University of Minnesota campus should be smoke-free
- Article by: Mike McAvoy and David Tilstra
- March 28, 2013 - 8:46 PM
Kicking tobacco off campus is part of a fast-growing national movement that has proven popular with students, staff and faculty — more than 1,100 American colleges and universities now have smoke-free or tobacco-free campuses, including 32 schools in Minnesota.
Unfortunately, the state’s largest institute of higher education, the University of Minnesota, is lagging behind. Frankly, it’s hard to understand why.
Adopting tobacco-free campus policies helps to create a healthier learning environment, promotes good health, reduces exposure to secondhand smoke and reduces cigarette litter on school properties. It also prepares students for jobs ahead — 60 percent of all businesses in the United States are now tobacco-free, including ours, Essentia Health and CentraCare Health Service.
There’s a strong public-health case to be made for tobacco-free campuses at the University of Minnesota. Nationally, smoking among young adults (18- to 24-year olds) has been slowly increasing since the 1990s.
Here in Minnesota, nearly 22 percent of college-age adults (18 to 24) are current smokers, the highest rate among all age categories. Research has proven that tobacco-free policies are effective in reducing youth smoking, and that once people reach age 25, they are much less likely to start using tobacco than young adults or adolescents are.
Not all schools in the University of Minnesota system are lagging behind. The regional campuses in Duluth and Crookston already have policies in place, joining other Minnesota schools like St. Cloud State University and Minnesota State University, Mankato. Nationwide, tobacco-free campuses include several Big Ten schools.
Tobacco continues to be the leading cause of death and disease across Minnesota. Annually, Minnesotans spend more than $3 billion a year in excess health care costs.
Essentia and CentraCare, along with other Minnesota businesses such as 3M, are doing their part to provide healthy environments for patients, visitors and employees by implementing tobacco-free grounds. We know such policies improve health, reduce health care costs and improve productivity.
It is time for the U to do its part in creating healthier environments for staff members, students and visitors while preparing a vibrant healthy workforce for future generations.
The University of Minnesota administration has the support needed to adopt a comprehensive policy. The Minnesota Student Association and Graduate and Professional Student Assembly recently voted to support a smoke-free campus in the Twin Cities.

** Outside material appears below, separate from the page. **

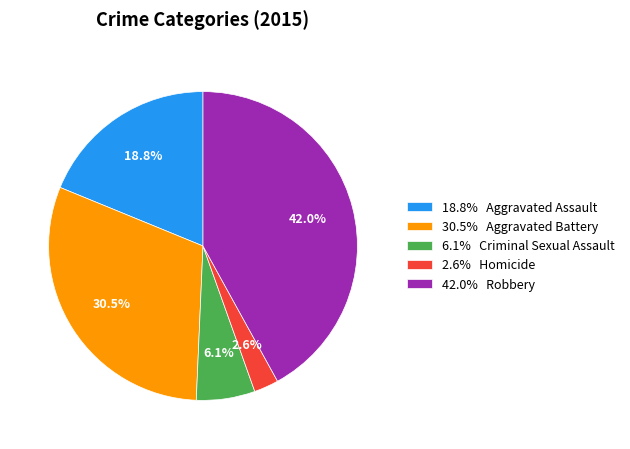

Is there any slice that represents more than half of the pie?

No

The idea also has the strong backing of health professionals who work at the university’s teaching hospital and at the Boynton Health Center, which provides health services to students.
There simply isn’t any good reason why the U should not adopt a strong policy about tobacco use on its Twin Cities campuses, and there are many good reasons in favor of the move. This is the year the U should give tobacco the boot.
The university’s slogan is “Driven to Discover.” Let’s discover just how healthy our academic community can become with a tobacco-free campus.
Mike McAvoy is vice president of operations for Essentia Health, an integrated health service serving patients in Minnesota, North Dakota, Wisconsin and Idaho. Dr. David Tilstra is president of CentraCare Clinic, a multispecialty group of more than 220 physicians in five central Minnesota communities.